Simply converting to a digital format alone should not result in any audible loss of information. But nearly every analog recording that's ever been re-released on CD has been remastered. They could do that transparently, but record companies can't resist doing a little "modern" squashing at the same time.
2016/04/11 21:05:19
drewfx1
DrLumen
Having an electronics background, I do know the tech behind digital and analog. When I test/experiment with identical conditions with the only variable being the source - an album or an mp3, I know what my ears are telling me.
 
However, say what you think you know.


 
In my case, I don't have to say what I think I know.
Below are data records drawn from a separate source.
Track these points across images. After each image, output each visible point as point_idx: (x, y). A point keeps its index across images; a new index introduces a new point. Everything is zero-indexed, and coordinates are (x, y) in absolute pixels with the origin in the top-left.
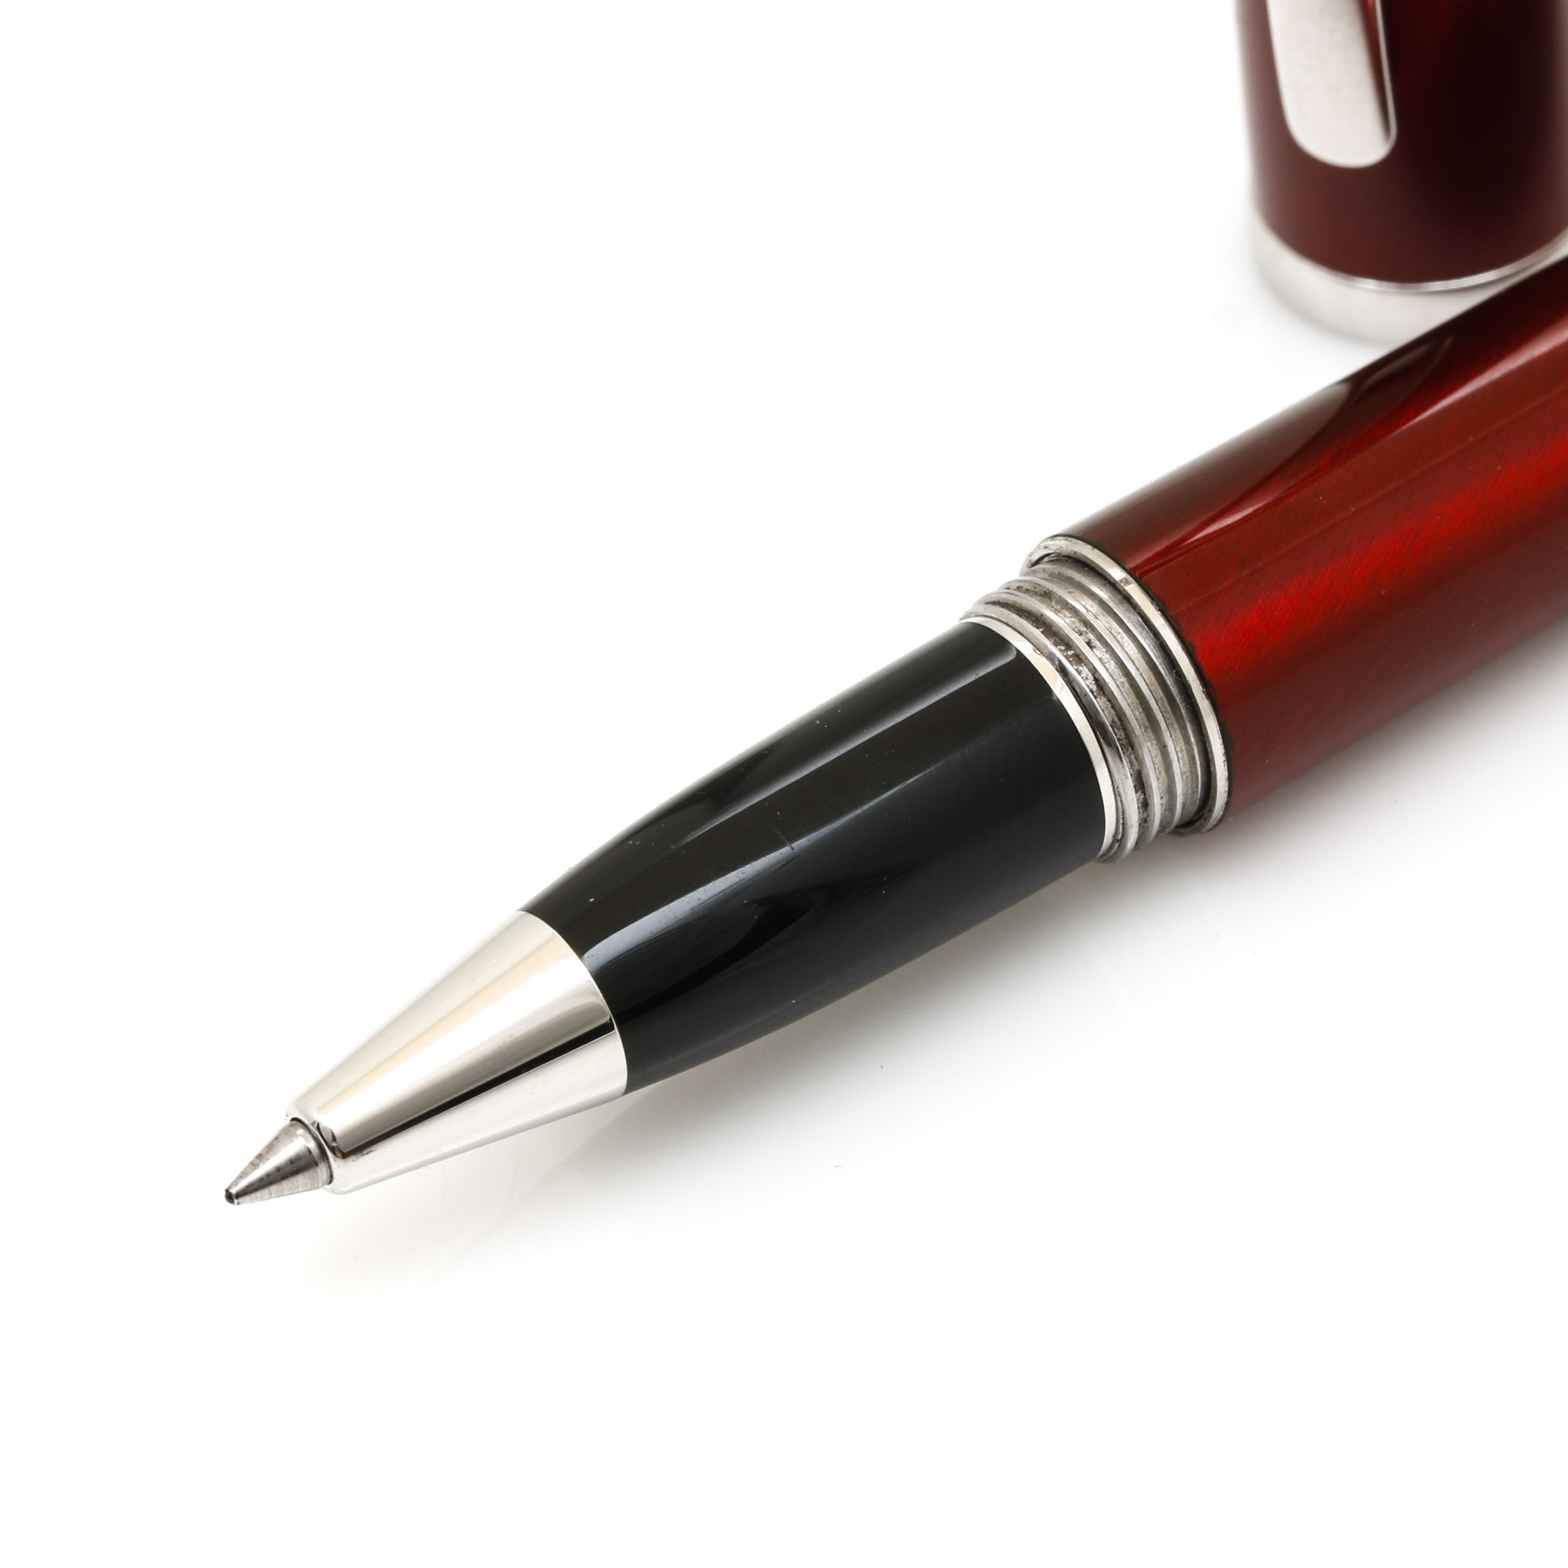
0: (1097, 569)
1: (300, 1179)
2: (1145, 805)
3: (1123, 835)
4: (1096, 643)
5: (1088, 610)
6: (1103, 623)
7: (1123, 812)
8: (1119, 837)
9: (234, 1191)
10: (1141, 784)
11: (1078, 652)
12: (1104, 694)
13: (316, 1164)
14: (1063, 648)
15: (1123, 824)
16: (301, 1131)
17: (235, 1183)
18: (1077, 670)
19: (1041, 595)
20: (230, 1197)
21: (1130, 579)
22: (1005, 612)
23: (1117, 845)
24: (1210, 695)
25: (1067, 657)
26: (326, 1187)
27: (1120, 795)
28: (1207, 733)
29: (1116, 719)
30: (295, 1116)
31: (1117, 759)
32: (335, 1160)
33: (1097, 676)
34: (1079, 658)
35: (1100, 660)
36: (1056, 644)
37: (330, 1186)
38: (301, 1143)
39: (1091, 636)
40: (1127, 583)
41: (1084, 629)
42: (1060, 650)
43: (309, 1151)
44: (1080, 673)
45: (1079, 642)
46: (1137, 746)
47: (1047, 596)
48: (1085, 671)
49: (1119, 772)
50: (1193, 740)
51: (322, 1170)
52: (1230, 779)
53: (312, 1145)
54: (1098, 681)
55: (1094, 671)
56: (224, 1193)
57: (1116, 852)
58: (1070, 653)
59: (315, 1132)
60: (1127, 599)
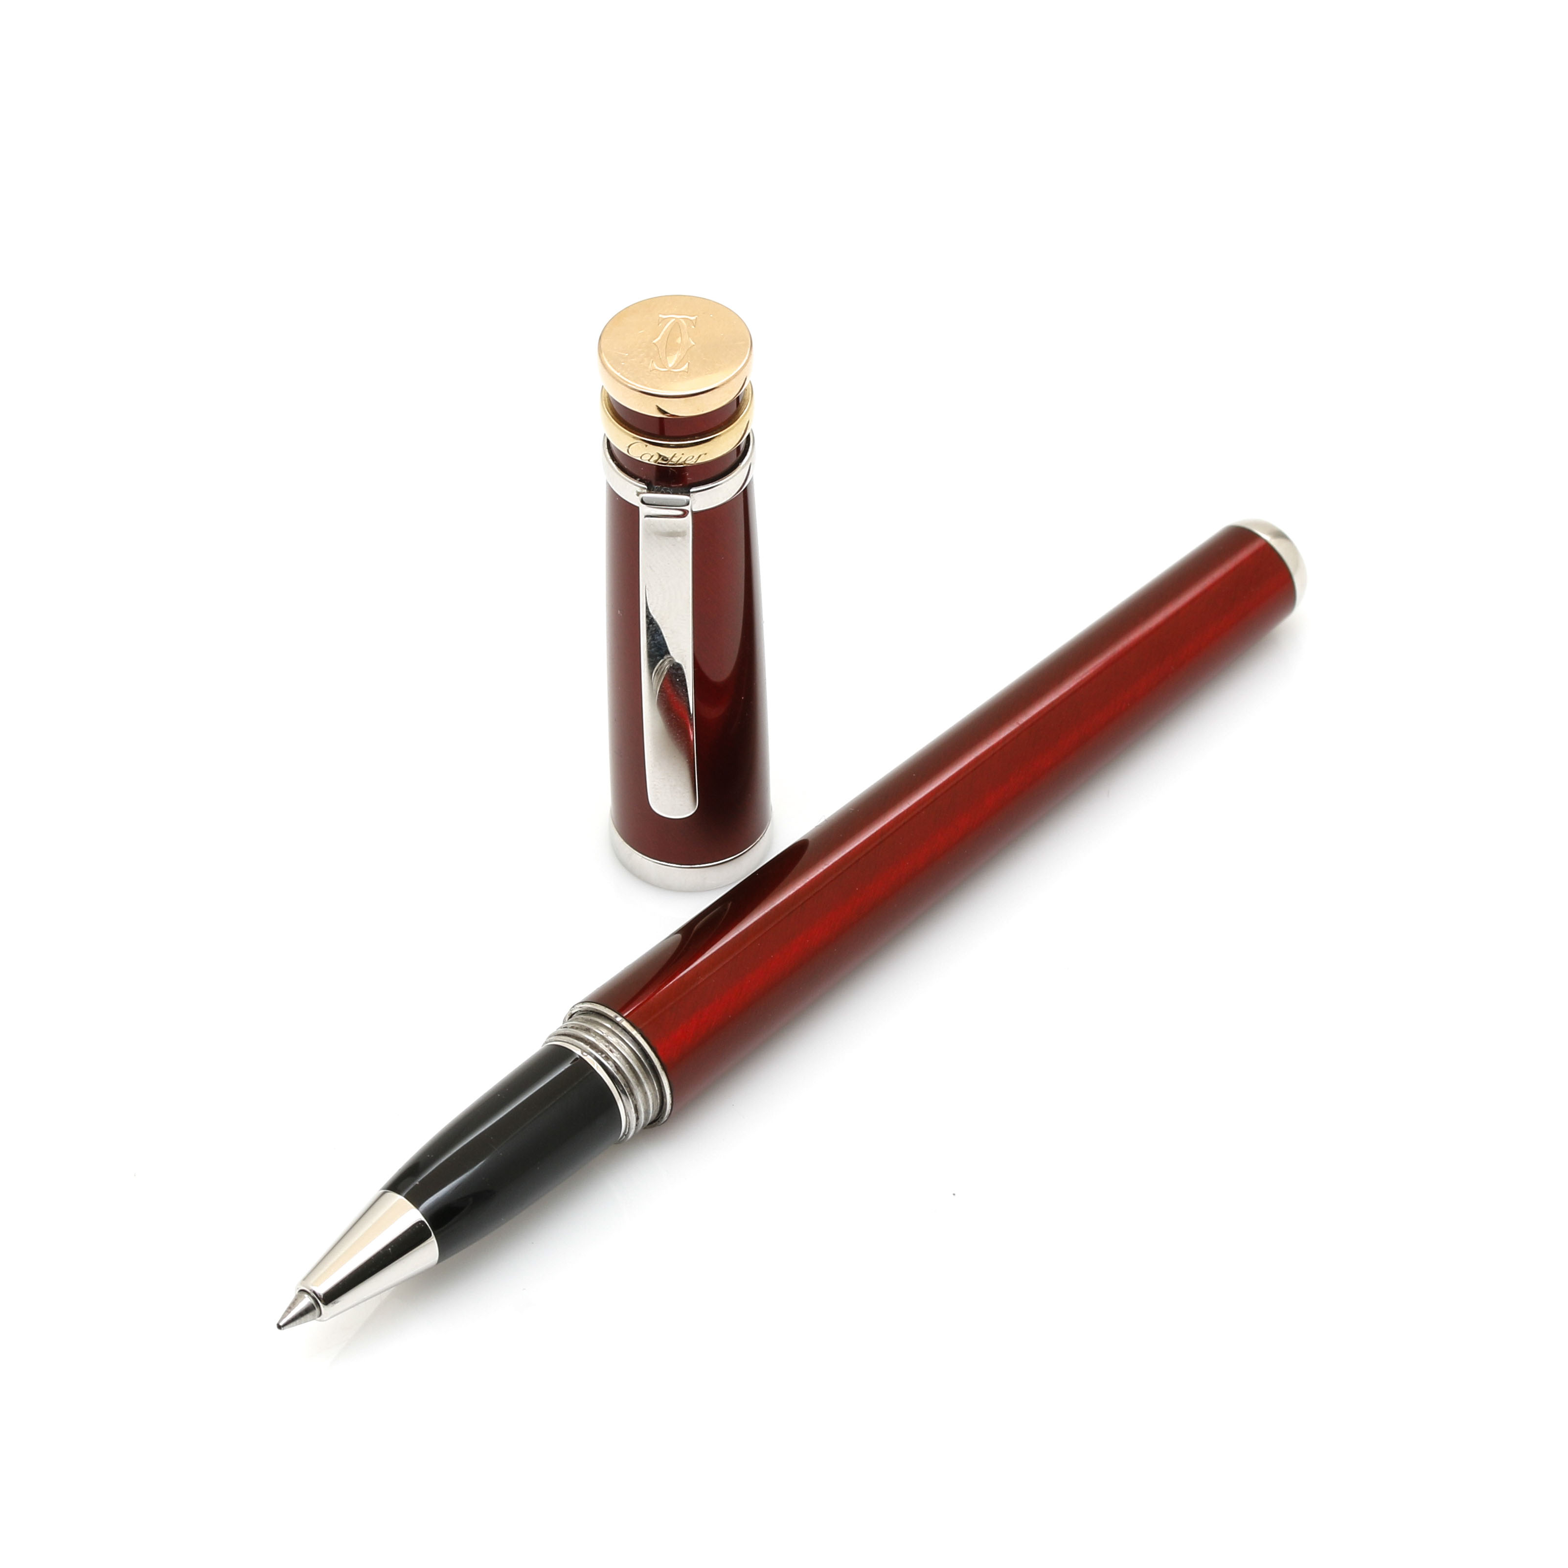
0: (606, 1015)
1: (308, 1316)
2: (637, 1119)
3: (628, 1133)
4: (614, 1050)
5: (603, 1033)
6: (613, 1039)
7: (629, 1123)
8: (626, 1133)
9: (281, 1324)
10: (637, 1110)
11: (607, 1055)
12: (620, 1073)
13: (314, 1308)
14: (600, 1054)
15: (629, 1128)
16: (306, 1296)
17: (280, 1321)
18: (608, 1063)
19: (584, 1030)
20: (279, 1327)
21: (617, 1015)
22: (572, 1039)
23: (624, 1137)
24: (664, 1068)
25: (602, 1057)
26: (319, 1319)
27: (628, 1116)
28: (663, 1086)
29: (626, 1083)
30: (300, 1289)
31: (627, 1099)
32: (324, 1307)
33: (616, 1065)
34: (608, 1058)
35: (617, 1057)
36: (597, 1052)
37: (320, 1318)
38: (307, 1301)
39: (611, 1047)
40: (616, 1017)
41: (607, 1044)
42: (600, 1055)
43: (312, 1304)
44: (609, 1064)
45: (606, 1050)
46: (635, 1094)
47: (588, 1030)
48: (610, 1062)
49: (628, 1106)
50: (657, 1089)
51: (317, 1310)
52: (672, 1104)
53: (312, 1302)
54: (617, 1067)
55: (614, 1062)
56: (276, 1326)
57: (623, 1140)
58: (604, 1056)
59: (315, 1296)
60: (618, 1024)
My knowledge is based on objective evidence that is consistently reproducible - with consistent results from a variety of different types of objective tests and measurements - and it holds up under scrutiny.
 
If you think you can hear things in a format (vinyl) with not just higher noise levels, but many times higher noise levels than CD, it's almost certainly because you made a mistake in testing or tested two different things. 
 
You said yourself you couldn't explain it (and claim to be technically knowledgeable), and your results don't match what theory predicts, what quantitative measurements tells, and they aren't consistent with the results of careful double blind objective tests done by others.
 
We don't throw out all of that other stuff because you make a claim where you didn't even explain how you know the vinyl and CD came from the same source and didn't explain the test conditions in detail. 
 
And the faith you have in your ears is perhaps a sign that you aren't aware of just how unreliable they are. I know I don't trust mine at all in any kind of casual testing.